F1 Insight
Politics

Mosley's Latest Nonsense


I read often of how intelligent a man is Max Mosley and I have to admit that he seems endlessly capable of surprising us without even a glance at his private life. He is a lawyer, we are told, as though this automatically identifies him as one of the intelligentsia. In fact, lawyers tend to be rather unimaginative in their thinking, being bound to precedent and the perennial inspection of miniscule detail, as they are. And there are bad lawyers as well as good, with no track record for Mosley to enable us to decide which category he fits.

Max Mosley
Max Mosley

Then people tell me that he also studied physics at university, as though this must mean that he understands the complexities of F1 car design. But he was also a partner in the failure that was March, an attempt to become a chassis supplier to others that never approached the necessary quality and ingenuity of design. It seems his physics was not quite sufficient to make a difference there.

And now this master of versatility has announced that he wants to see all F1 teams use the same engine, as well as standard suspensions and gearboxes. This will help to cut costs, he says.
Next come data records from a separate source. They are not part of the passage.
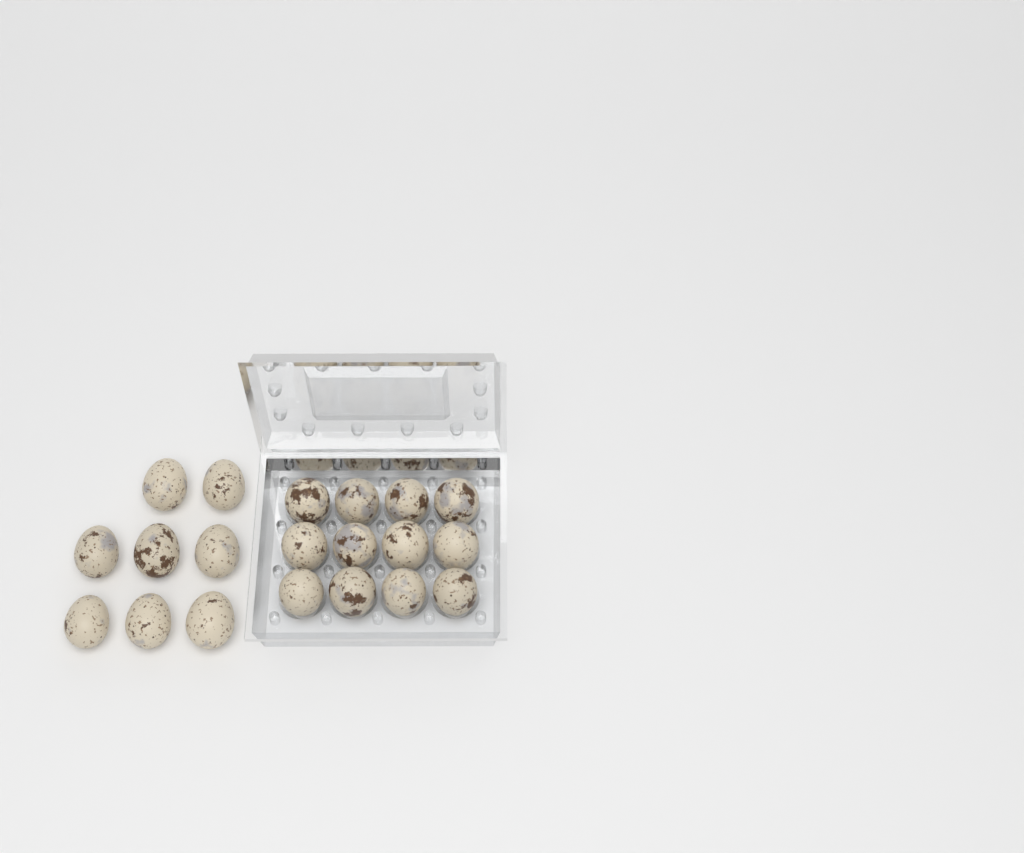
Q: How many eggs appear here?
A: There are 20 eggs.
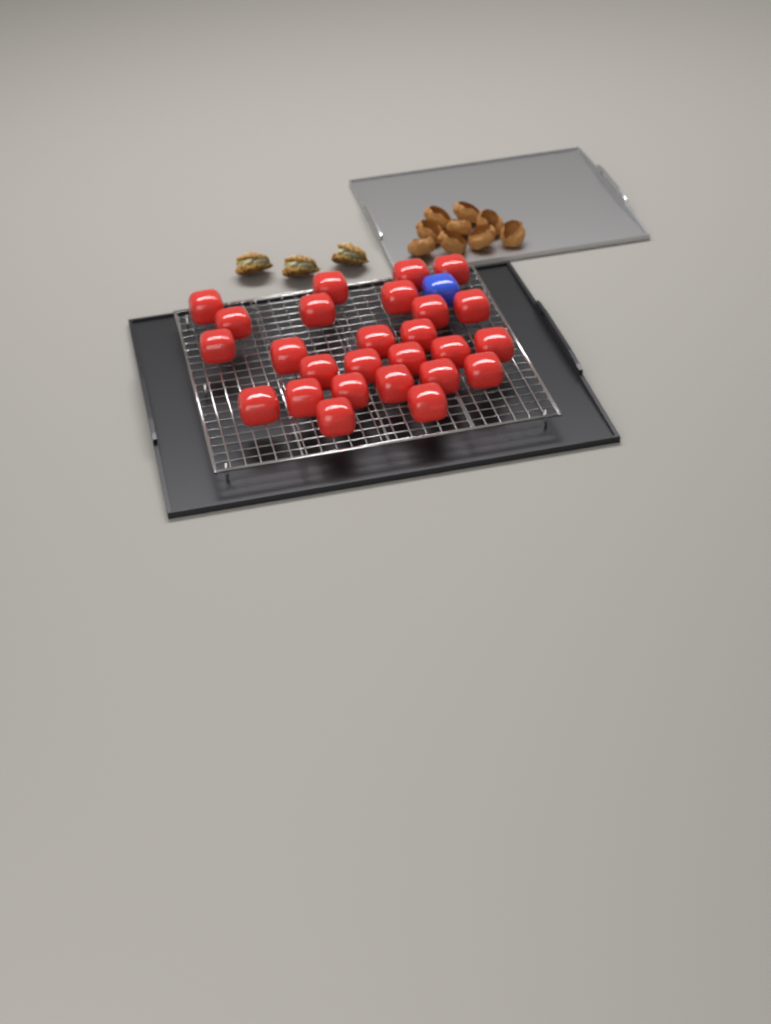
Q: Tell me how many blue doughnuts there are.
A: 1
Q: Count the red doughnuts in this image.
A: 26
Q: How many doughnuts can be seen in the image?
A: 27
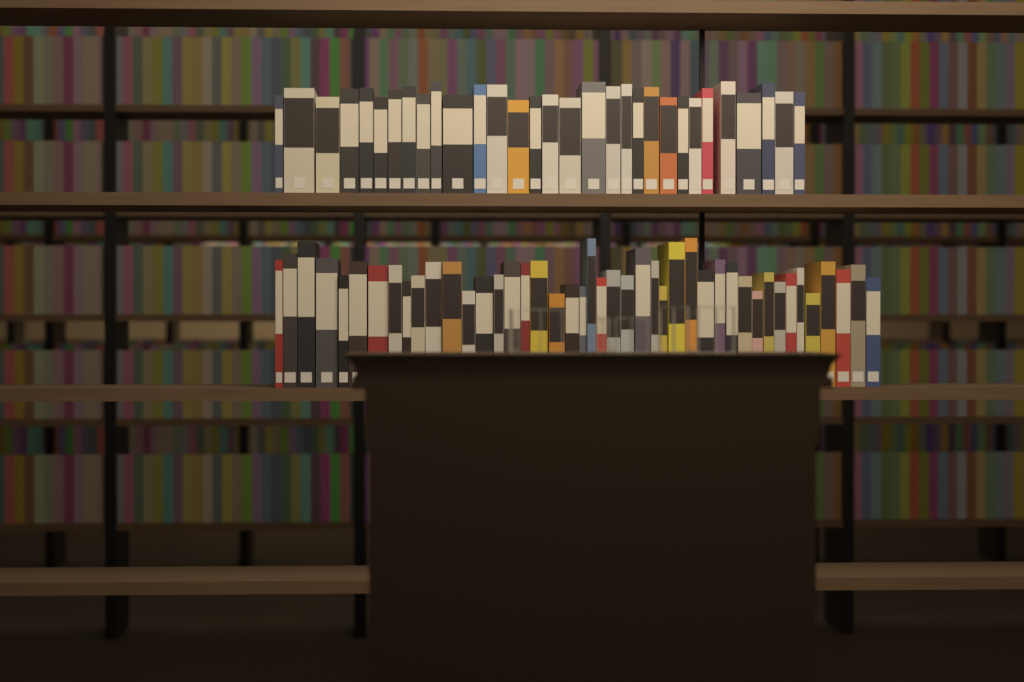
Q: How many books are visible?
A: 75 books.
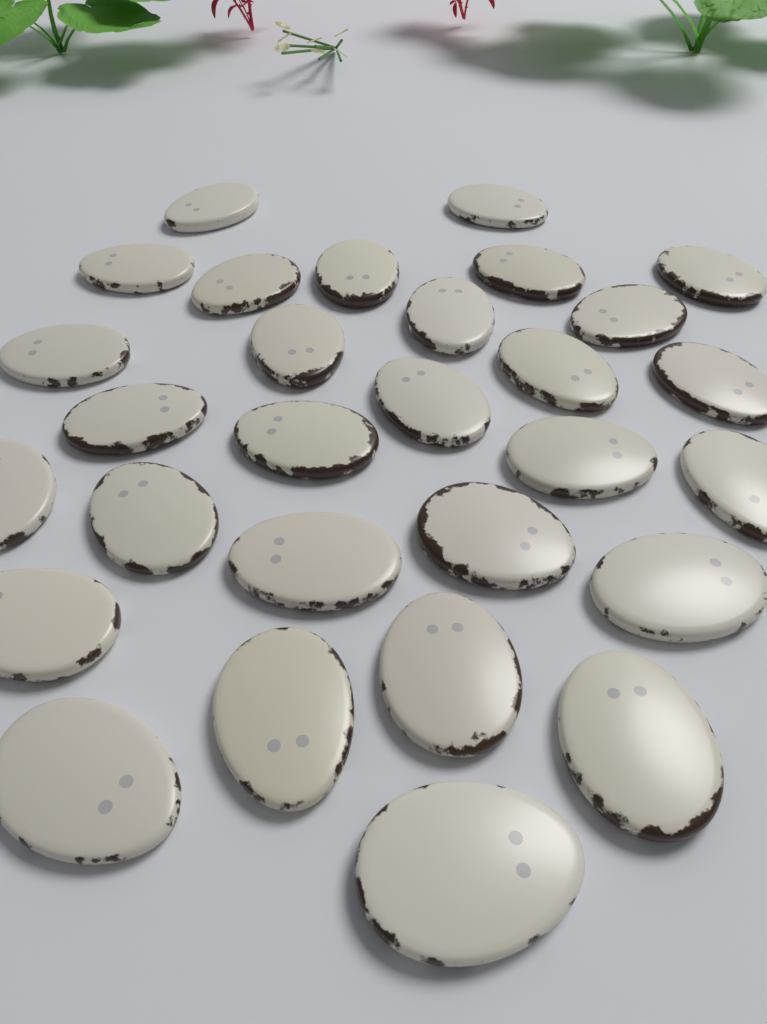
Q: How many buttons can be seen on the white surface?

It does not seem to have occurred to him that it will also leave the manufacturers with no reason to compete in the sport. Their teams have to justify their existence to their respective boards of directors and the promotional aspect is by far the most important reason for their being in F1. If they are forced to use the same engines as everyone else, what exactly will they be proving about the quality of their road cars and the superiority of their engineering? They would be out of the game before Mosley's standardized engine ever saw the light of day.

In view of the fact that Mosley has already ensured that F1 is dependent upon the manufacturers for its future, this drive towards a spec series (for that is what it is) invites disaster for the sport. The small constructors have been so squeezed that there are only two left, with one customer team facing the enormous expense of becoming a constructor in a year. From where does Mosley imagine new teams will arrive if the manufacturers quit overnight?

The truth is that Mosley's plan is devoid of any clear thinking in connection with the future of F1. It seems that he may be reconsidering his stated intention not to stand again when his term as FIA president expires in September 2009 - and a bigger disaster for the sport cannot be imagined. Time and again he has demonstrated a singular lack of intelligence and an inability to think things through. Increasingly it becomes clear that, without Bernie Ecclestone to tell him what to do, the man is totally unsuited to be in charge of anything connected with motor sport.

The time for him to go was after the Indy debacle of 2005. It was obvious then that he was more interested in his own power than the good of the sport and he should have been ousted from that moment. Even if he does leave at the end of next year, it is likely that the damage he has done already will take years to repair.

It still looks to me as though an alternative series is the only way forward.